Peperangan antara Israel dan milisi Palestina yang berlangsung selama sebelas hari sejak 10 Mei lalu menelan korban jiwa 232 penduduk Jalur Gaza. Sebanyak 65 orang di antaranya anak-anak.
Sementara penduduk Gaza yang luka-luka mencapai 1.900 orang.
Hamas yang memerintah di Jalur Gaza menyebut sejumlah kawasan di wilayah itu hancur lebur akibat serangan Israel. Mereka menyatakan sekitar 120 ribu penduduk terpaksa mengungsi.
Sedangkan jumlah korban tewas dari pihak Israel akibat serangan roket milisi Palestina dari Jalur Gaza tercatat sebanyak 12 orang.

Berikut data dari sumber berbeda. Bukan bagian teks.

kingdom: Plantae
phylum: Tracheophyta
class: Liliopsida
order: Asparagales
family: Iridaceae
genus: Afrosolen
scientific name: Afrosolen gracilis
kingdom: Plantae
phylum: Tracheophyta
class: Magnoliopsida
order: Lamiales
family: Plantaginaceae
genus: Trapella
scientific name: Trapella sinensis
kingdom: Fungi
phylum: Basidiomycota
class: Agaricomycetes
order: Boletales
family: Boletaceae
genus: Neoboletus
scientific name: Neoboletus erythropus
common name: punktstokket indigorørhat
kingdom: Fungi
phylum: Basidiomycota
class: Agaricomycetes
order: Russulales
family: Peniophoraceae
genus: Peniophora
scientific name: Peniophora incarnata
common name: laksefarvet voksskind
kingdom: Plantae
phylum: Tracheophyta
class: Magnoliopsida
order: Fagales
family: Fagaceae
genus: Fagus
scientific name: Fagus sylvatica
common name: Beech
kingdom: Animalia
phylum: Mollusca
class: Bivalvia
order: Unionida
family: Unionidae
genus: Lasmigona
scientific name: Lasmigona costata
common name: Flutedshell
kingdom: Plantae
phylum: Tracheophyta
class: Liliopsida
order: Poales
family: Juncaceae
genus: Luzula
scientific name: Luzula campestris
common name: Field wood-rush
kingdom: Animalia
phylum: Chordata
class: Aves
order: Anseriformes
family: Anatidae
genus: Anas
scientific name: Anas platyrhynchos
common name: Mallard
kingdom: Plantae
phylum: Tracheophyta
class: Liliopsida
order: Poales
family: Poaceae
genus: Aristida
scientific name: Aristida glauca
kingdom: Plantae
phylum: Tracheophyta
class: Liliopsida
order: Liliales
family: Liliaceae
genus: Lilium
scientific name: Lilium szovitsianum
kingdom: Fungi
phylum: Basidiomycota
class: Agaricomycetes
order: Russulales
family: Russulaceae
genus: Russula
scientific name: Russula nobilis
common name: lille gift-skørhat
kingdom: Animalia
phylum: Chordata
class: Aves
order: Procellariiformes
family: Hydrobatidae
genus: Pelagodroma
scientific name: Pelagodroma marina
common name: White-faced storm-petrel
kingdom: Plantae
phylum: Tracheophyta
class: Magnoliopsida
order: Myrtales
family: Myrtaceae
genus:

Israel dan dua kelompok utama bersenjata di Gaza, Hamas dan Jihad Islam, menyetujui gencatan senjata senjata pada Kamis (20/5) kemarin.
Menurut pernyataan dari kantor Perdana Menteri Israel, Benjamin Netanyahu, yang dikutip AFP, kabinet sepakat dengan suara bulat menerima usulan gencatan senjata tanpa syarat dari Mesir.
Sedangkan kelompok Hamas dan Jihad Islam membenarkan mereka sepakat melakukan gencatan senjata dengan Israel. Mereka menyatakan gencatan mulai berlaku pada Jumat (21/5) pukul 02.00 waktu setempat.